PROVIDED DATA.
⟨
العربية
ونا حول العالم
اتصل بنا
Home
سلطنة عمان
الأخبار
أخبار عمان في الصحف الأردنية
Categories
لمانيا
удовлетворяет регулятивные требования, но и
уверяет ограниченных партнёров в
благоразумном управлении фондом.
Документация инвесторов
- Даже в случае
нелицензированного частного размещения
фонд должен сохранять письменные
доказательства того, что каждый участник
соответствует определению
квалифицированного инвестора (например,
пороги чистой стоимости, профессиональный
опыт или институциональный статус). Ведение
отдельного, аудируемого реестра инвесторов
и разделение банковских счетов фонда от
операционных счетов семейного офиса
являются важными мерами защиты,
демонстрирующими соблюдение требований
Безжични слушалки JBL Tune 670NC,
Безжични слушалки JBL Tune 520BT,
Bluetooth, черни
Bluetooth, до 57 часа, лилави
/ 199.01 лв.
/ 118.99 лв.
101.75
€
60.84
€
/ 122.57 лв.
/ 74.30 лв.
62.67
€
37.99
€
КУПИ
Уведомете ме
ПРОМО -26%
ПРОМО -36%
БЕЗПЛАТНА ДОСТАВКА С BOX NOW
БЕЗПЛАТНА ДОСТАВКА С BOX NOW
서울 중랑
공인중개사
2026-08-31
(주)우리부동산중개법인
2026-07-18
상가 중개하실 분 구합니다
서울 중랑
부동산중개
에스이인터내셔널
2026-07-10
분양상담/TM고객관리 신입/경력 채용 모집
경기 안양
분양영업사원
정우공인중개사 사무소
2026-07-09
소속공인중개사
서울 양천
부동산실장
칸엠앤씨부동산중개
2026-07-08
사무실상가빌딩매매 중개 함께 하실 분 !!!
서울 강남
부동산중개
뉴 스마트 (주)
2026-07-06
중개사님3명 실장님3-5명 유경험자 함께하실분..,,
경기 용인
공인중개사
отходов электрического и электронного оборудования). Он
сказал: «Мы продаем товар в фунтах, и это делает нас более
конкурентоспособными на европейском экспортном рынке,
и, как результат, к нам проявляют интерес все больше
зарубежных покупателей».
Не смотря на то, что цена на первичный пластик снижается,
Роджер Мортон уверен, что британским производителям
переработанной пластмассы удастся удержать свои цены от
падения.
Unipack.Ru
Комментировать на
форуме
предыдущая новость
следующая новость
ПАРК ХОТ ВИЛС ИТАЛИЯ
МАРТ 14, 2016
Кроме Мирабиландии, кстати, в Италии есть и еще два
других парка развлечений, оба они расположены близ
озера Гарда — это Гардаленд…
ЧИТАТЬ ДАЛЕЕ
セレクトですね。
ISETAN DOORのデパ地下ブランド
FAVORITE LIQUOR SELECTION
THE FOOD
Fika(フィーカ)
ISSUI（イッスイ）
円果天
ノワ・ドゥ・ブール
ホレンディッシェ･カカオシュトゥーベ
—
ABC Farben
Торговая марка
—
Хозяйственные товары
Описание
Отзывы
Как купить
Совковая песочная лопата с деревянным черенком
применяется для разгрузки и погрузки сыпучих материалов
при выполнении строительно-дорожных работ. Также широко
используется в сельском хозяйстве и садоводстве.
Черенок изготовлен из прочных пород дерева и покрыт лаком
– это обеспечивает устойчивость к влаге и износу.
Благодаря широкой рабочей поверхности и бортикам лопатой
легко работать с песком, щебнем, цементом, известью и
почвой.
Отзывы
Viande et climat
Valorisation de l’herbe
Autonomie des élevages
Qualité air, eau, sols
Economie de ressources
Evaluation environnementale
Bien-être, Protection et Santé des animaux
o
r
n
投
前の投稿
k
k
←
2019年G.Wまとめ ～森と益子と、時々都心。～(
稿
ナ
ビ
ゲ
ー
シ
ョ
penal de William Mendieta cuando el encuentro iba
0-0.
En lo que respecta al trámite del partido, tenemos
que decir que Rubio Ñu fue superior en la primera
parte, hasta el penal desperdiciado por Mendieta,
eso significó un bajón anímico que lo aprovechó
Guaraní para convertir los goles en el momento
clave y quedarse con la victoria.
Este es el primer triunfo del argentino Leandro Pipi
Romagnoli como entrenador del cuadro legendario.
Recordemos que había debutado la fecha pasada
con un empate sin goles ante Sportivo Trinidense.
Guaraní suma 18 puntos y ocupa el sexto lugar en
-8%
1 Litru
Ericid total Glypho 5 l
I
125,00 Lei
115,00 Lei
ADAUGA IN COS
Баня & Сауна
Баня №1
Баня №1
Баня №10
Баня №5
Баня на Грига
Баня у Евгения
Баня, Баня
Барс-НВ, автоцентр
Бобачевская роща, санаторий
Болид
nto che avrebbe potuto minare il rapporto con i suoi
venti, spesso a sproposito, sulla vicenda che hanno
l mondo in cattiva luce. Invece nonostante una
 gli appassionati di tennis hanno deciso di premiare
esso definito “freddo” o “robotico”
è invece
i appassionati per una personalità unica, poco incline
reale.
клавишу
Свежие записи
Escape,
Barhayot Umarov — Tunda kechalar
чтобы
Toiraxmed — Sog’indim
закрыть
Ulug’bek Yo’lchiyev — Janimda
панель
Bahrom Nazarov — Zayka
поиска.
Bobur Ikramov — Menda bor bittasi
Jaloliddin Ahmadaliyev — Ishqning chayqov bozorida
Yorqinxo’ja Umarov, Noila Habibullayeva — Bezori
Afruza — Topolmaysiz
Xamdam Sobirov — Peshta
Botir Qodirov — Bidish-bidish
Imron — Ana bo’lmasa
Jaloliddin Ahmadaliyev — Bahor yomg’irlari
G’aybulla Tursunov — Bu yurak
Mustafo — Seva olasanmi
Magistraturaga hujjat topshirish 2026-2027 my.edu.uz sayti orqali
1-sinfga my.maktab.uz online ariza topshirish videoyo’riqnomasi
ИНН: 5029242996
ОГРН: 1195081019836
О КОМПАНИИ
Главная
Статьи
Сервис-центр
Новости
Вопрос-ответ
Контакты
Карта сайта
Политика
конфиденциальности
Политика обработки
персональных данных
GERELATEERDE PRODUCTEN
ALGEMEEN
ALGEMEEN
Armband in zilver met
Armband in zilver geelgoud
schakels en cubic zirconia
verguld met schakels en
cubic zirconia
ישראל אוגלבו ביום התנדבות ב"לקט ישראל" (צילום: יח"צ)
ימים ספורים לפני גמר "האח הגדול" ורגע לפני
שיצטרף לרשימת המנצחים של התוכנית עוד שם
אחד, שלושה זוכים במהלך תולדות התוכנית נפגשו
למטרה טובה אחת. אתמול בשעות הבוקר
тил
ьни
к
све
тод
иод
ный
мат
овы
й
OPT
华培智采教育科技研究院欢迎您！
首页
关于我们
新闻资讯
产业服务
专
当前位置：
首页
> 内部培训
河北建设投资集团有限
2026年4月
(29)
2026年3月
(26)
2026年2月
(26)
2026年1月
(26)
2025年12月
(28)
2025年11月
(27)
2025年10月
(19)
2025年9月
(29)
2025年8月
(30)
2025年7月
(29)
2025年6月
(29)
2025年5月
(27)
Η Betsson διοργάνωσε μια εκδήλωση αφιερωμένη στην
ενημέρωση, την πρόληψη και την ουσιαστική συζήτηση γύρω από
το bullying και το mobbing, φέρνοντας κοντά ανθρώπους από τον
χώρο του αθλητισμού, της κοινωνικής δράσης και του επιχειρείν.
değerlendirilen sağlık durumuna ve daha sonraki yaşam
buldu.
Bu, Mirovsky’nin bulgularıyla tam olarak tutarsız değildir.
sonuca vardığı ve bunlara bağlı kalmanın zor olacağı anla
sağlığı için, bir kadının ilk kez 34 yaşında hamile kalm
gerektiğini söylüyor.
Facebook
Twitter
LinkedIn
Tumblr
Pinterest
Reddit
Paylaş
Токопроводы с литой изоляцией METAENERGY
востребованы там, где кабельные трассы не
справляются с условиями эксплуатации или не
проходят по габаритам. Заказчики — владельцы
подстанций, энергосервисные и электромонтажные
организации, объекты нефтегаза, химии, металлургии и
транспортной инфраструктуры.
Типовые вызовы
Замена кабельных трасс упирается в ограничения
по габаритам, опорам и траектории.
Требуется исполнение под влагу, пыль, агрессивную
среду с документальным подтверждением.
⟩
WORK REQUEST. Reproduce the data from its first line through the line containing "нелицензированного частного размещения", inclusive, substituting "Sections" for "Categories" and leaving everything else unchanged.

SOLUTION TO THE PROBLEM.
العربية
ونا حول العالم
اتصل بنا
Home
سلطنة عمان
الأخبار
أخبار عمان في الصحف الأردنية
Sections
لمانيا
удовлетворяет регулятивные требования, но и
уверяет ограниченных партнёров в
благоразумном управлении фондом.
Документация инвесторов
- Даже в случае
нелицензированного частного размещения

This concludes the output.